### Do this:
Continue the forum thread about how effective altruists respond to their critics, starting right after its last sentence.

### Excerpted text:

================

This is a special post for quick takes by zchuang. Only they can create top-level comments. Comments here also appear on the Quick Takes page and All Posts page.
I fear the weird hugbox EAs do towards their critics in order to signal good faith means over time a lot of critics just end up not being sharpened in their arguments.
I feel pretty strongly against "weird hugboxing" but I think the main negative effect is an erosion of our own epistemic standards and a reduction in the degree to which we can epistemically defer to one another. I want the EA community to consist of people whose pronouncements I can fully trust, rather than have to wonder if they are saying something because it reflects their considered judgment on that topic or instead because they are signaling good faith, "steelmanning", etc.
I think an inviting form of decoupling norms where it's fractured in chains. I don't think decoupling norms work when both parties don't opt-in and so people should switch to the dominant norm of the sphere. An illustrative example is as follows:
EAs try to avoid being persuasive and be explanatory and thus do not engage within the frame of opponents for fear of low fidelity. E.g. Will Macaskill sweatshop discourse about impermissibility and instead contest the claim on the metaethical level.
EAs then respond that utilitarianism is true and people aren't engaging or justifying on the comparative (which is a category mistake about morality for a deontologist) and act as if the critic was non-responsive (the Chappell thread comes to mind).
I will note this is a special case in which many EA critics don't want to re-litigate the utilitarianism vs. deontology discourse but want to articulate the side constraint violation and inform others of that thinking in EA.
The critic feels misunderstood because the EAs are very nice and say they're really happy the critic is here but the critic doesn't feel actually heard because the criticism wasn't really responded to but EAs say nice words of praise.
In turn the critic continues on the same chain of logic that EAs have not sharpened and pushed towards the true crux.
Some EAs would see this as being a motte-and-bailey instead of getting to the crux but cruxes can be asymmetric in that different critics combine claims together (e.g. the "woke" combining with more centrist sensibilities deontologists). But I think explanations which are done well are persuasive because they reframe truth-seeking ideas within accessible language that dissolve cruxes to seek agreement and cooperation.
Another illustration on the macro-level of the comparative:
Treat critics well on the resource and out of argumentative level such that the asymmetric resources of EA don't come to bear.
Make sure you are responsive to their concerns and use reasoning transparency. Instead of saying, "thanks for responding and being a critic" and leaving it there actually engage forcefully with the ideas and then thank them for their time.
The core problem right now is that EAs lead with being open to change their mind which sets up discourse for failure because when EAs don't change their minds the critics feel misled.
To be clear, there are harms with trying to be persuasive (e.g. sophistry, lying, motivated reasoning etc.). But sometimes being persuasive is about speaking the argumentative language of another side.
Yeah I should have written more but I try to keep my short form casual to make the barrier of entry lower and to allow for expansions based on different reader's issues.
Platforms and ability to amplify. I worry a lot about the amount of money in global priorities research and graduate students (even though I do agree it's net good). For instance, most EA PhD students take teaching buyouts and probably have more hours to devote to research. A sharing of resources probably means good distribution of prestige bodies and amplification gatekeepers.

================

### Items:
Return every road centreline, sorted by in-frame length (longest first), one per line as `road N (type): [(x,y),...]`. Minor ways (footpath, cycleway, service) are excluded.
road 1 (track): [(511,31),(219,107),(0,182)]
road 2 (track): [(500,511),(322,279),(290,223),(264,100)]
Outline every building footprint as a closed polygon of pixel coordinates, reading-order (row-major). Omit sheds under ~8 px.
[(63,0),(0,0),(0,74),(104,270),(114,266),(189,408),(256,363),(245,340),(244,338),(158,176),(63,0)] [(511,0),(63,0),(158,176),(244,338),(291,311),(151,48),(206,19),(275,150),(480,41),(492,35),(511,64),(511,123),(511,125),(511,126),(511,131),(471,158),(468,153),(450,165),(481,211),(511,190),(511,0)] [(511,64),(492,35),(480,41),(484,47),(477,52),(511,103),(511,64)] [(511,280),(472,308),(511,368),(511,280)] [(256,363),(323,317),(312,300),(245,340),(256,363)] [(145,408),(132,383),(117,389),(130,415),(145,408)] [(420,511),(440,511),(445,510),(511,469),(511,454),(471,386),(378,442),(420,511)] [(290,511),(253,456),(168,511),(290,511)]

================

### Response to the exercise:
To be explicitly my model of the modal EA is they have bad epistemics and would take this to mean fund a bad faith critic (and there are so many) but I do worry that sometimes EA wins in the marketplace of ideas due to money rather than truth.
Give access to the materials necessary to make criticisms (e.g. AI Safety papers should be more open with dataset documentation etc.).
I think something like 30% hugboxing is good. I think that the cases where you see it maybe it could happen less, but a lot of the time I think we are too brutal to non-rationalist critics.
It's really tiring to criticise and I think it's nice to have someone listen and engage at least a bit. If I move straight to "here is how I disagree" I think I lose out on useful criticism in the long run.
But that's conditional on people not interpreting the hugboxing as a tactic/weird norm. E.g. mormon missionaries being nice to people doesn't elicit the same response as a person off the street because they adjust their set point.
Can you give examples of hugboxing you don't like?
Because my internal response is "people think we are too aggressive/dismissive" rather than "people think we listen to them but in a weird/patronising way" and if you mean internally you don't like it, then I am confused as to why you read it.
The fact EAs have been so caught off guard by the AI x-risk is a distraction argument and its stickiness in the public consciousness should be worrying for how well calibrated we are to AI governance interventions working the way we collectively think they will. This feels like another Carrick Flynn situation. I might right up an ITT on the AI Ethics side -- I think there's a good analogy to a SSC post that EAs generally like.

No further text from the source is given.